DOCUMENT PASSAGE =
Now, if I were reading this for the first time, I would be very 
puzzled, since that looks like a general definition of a name in just 
about *any* language. It sounds like the W3C has redefined the notion 
of a name, which is such an amazingly silly act of hubris that I 
would be either goggling in disbelief or rolling around with 
laughter.  But in fact RFC2396 doesn't say that this is the 
*definition* of a URI. In fact, the full definition of what counts as 
a URI can only be fully appreciated by reading all RFC2396, but the 
best brief one-sentence version I've  managed to find is in the 
earlier RFC1630, referred to in RFC2396, which reads: " A Universal 
Resource Identifier (URI) is a member of this universal set of names 
in registered name spaces and addresses referring to registered 
protocols or name spaces. "

>Unlike the URL, the URI is not limited to identifying things that 
>have network locations, or use other computer access mechanisms.  In 
>fact, a URI can be assigned to identify anything, including
>
>network-accessible things, such as an electronic document, an image, 
>a service (e.g., "today's weather report for Los Angeles"), or a 
>collection of other resources.
>things that are not network-accessible, such as human beings, 
>corporations, and bound books in a library.

(Wriggles uncomfortably.). Be careful. While it may be true that one 
can assign a URI to "anything" in the sense that there is no a priori 
boundary on what can be assigned a URI,  it is far less clear that it 
is reasonable to claim that every single thing in the universe can be 
somehow "assigned" a URI which is sufficient to *identify* it, in any 
reasonable sense of 'identify'. A reader could easily take this to be 
saying that the W3C has somehow found a magical way to access the One 
True Name of everything in the universe. (Ever read Ursula leGuin?) 
It would be much better, and more accurate, to just say that URIs 
constitute an infinite stock of names that can be used to refer to 
anything, and which have the valuable property that they can be 
uniquely traced to the origin of their use. Its not that the URI 
enables you to uniquely 'get at' the thing it refers to (URLs do, but 
not URIs; that is in general impossible without divine help) but what 
it does enable you to do is to get at the source of the naming usage, 
the first (and prime) use of that name, which is often (as in the 
Dublin Core example) the definitive source for the intended meaning 
of that name. This is only of utility if that source provides with 
you with some clue as to the meaning, but in many cases that will be 
true; even if the only clue that it does provide is that there is a 
unique referent. Of course the machines often won't be able to 
actually get 'access' to the actual resource named by the URI - Mr. 
Smith, for example, who might be asleep or travelling or otherwise 
incommunicado - but just having a unique handle for it is often 
enough to support useful M2M communication.

>Using URIs, we can generalize the resources we can talk about in 
>RDF.  Moreover, creation of URIs is decentralized; no one person or 
>organization controls who creates them or how they are used.  You 
>don't need any authority or permission to make a URI for something. 
>You can even create URIs for things you don't own (just as you can 
>use whatever name you like for things you don't own), or for 
>abstract concepts that don't physically exist.  The extensibility of 
>URIs allows the introduction of identifiers for any entity 
>imaginable.

ACTIONS TO TAKE =
1. List every thing that the quoted passage in the commentary on URIs says a URI can be assigned to identify.
2. Pick up the commentary on URIs right after its final sentence and write how it goes on.
The entries have no connection to the commentary on URIs.

LISTED ENTRIES =
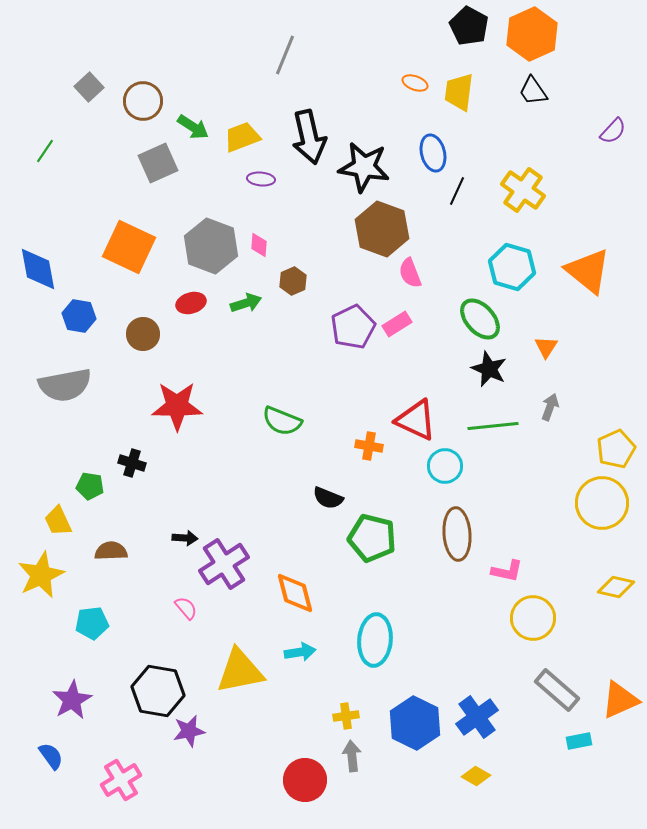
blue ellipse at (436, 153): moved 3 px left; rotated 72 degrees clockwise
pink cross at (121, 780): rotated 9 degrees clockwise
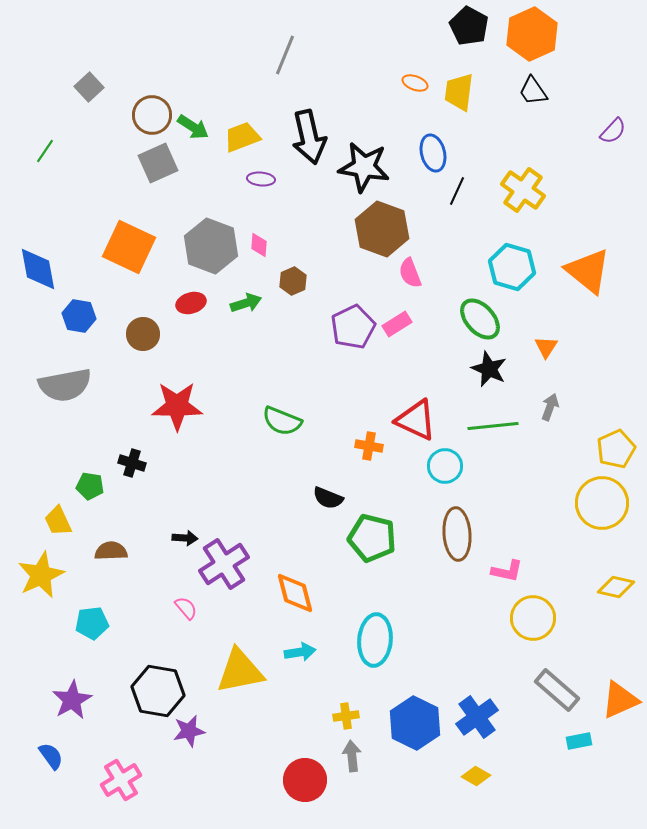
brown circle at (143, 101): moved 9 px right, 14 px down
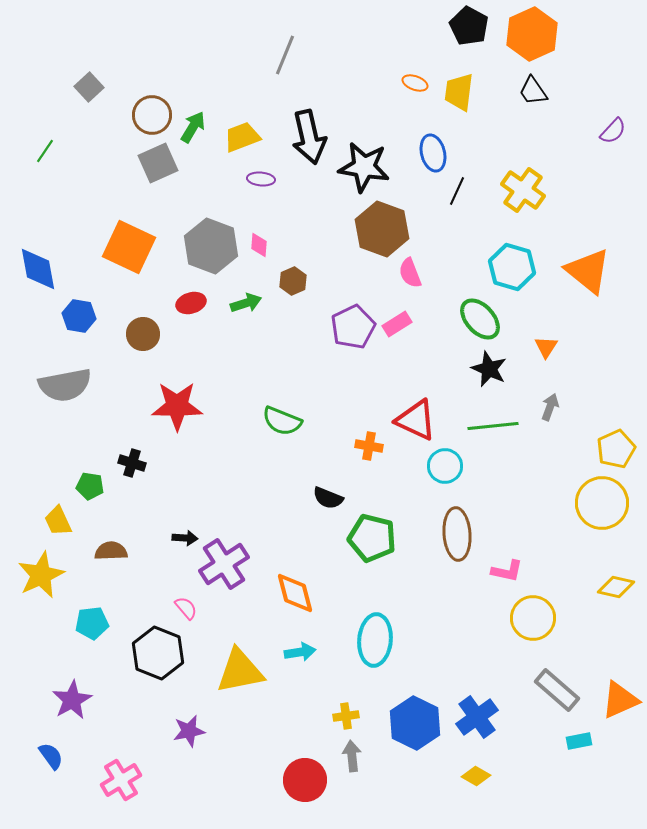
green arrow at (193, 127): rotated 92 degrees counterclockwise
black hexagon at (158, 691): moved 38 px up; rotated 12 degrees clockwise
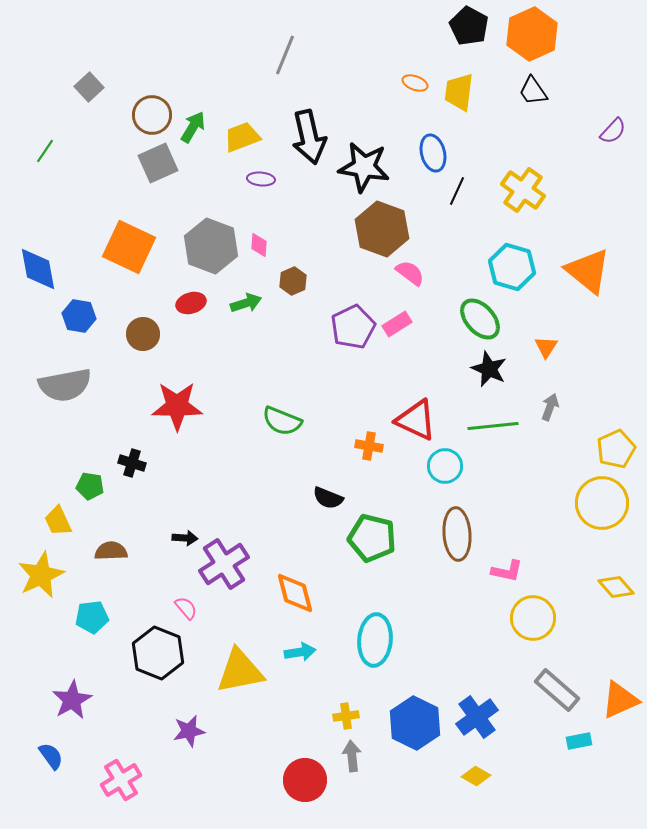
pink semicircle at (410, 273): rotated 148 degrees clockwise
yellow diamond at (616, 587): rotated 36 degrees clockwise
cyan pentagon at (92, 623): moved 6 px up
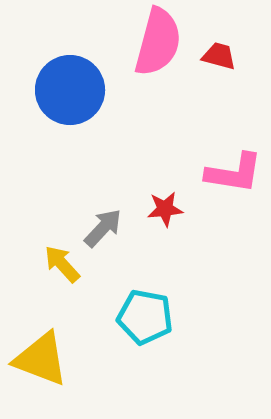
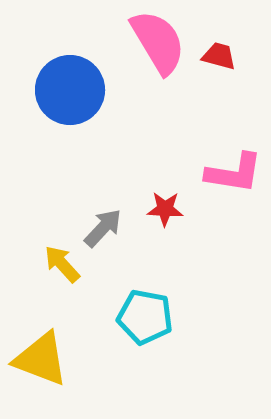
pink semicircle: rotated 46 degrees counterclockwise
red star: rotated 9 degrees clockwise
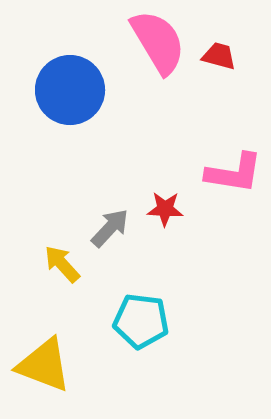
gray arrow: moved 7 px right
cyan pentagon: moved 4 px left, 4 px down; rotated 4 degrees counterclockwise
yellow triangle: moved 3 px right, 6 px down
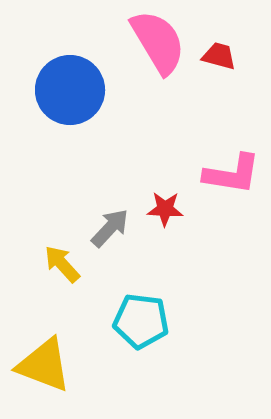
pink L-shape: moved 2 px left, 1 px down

RESPONSES TO THE EXERCISE =
1.
- An electronic document
- An image
- A service (e.g., "today's weather report for Los Angeles")
- A collection of other resources
- Human beings
- Corporations
- Bound books in a library

2.
That is a very nice overview. I think it would be better to do this 
first, though, and then the first examples of RDF could actually be 
legal RDF, and you could avoid all the use/mention confusion and bad 
quotes.

>Since the URI is such a general identification mechanism, capable of 
>identifying anything, it should not be surprising that RDF uses URIs 
>to identify all the resources it talks about.  Specifically, RDF 
>uses URIs to identify both the subjects and objects

Well, some of them.

>  in RDF statements (the objects in some statements, such as age 
>values or names, must

Well, can be

>  still be identified by literal values).  As we've just noted, using 
>URIs allows us to talk about things that aren't "network 
>accessible", and to define

Better say: state relationships between them. "Define" has a lot of 
baggage to both mathematically trained and programming-language-savvy 
readers.

>relationships between such things as well.   
>
>Now that we have URIs to identify resources, we can be more complete 
>and precise about recording information.  For example, instead of 
>identifying the creator of the Web page in our original example by 
>the string "John Smith", we can assign him a URI, say (using a URI 
>based on his employee number) http://www.foobar.org/staffid/85740. 
>The RDF statement stating this fact would then have the graph:
>
>
>or, in the triples notation:
>
>http://www.foobar.org/index.html   "creator" 
>http://www.foobar.org/staffid/85740"
>
>One advantage of using a URI to identify the creator of the page in 
>this example is that we can be precise in our identification.  That 
>is, the creator of the page isn't the string "John Smith", or any 
>one of the thousands of people having "John Smith" as their name, 
>but the particular John Smith associated with that URI.

Right, *when* the URI source is sufficient to identify such a 
particular JS; which in many (most?) cases it will be.  But the 
success of the entire scheme depends on this (ultimately social!) 
fact about URI usage. URIs don't perform semantic miracles, they just 
enable software to get along in much the way that people do.

>  Moreover, since we have a URI for the creator of the page, it is a 
>full-fledged resource, and we can record additional information 
>about him, such as his name, and age, as in the graph
>
>
>or the triples
>
>http://www.foobar.org/index.html      "creator" 
>http://www.foobar.org/staffid/85740"
>http://www.foobar.org/staffid/85740  "name       "John Smith"
>http://www.foobar.org/staffid/85740  "age"         "27"
>
>However, in these latest examples, we've still oversimplified 
>something.  RDF doesn't just use  URIs to identify subjects and 
>objects in RDF statements;  RDF also uses URIs to identify the 
>predicates in RDF statements.  That is, rather than actually using 
>simple strings such as "creator" or "name" to identify predicates, 
>RDF uses URIs to identify them.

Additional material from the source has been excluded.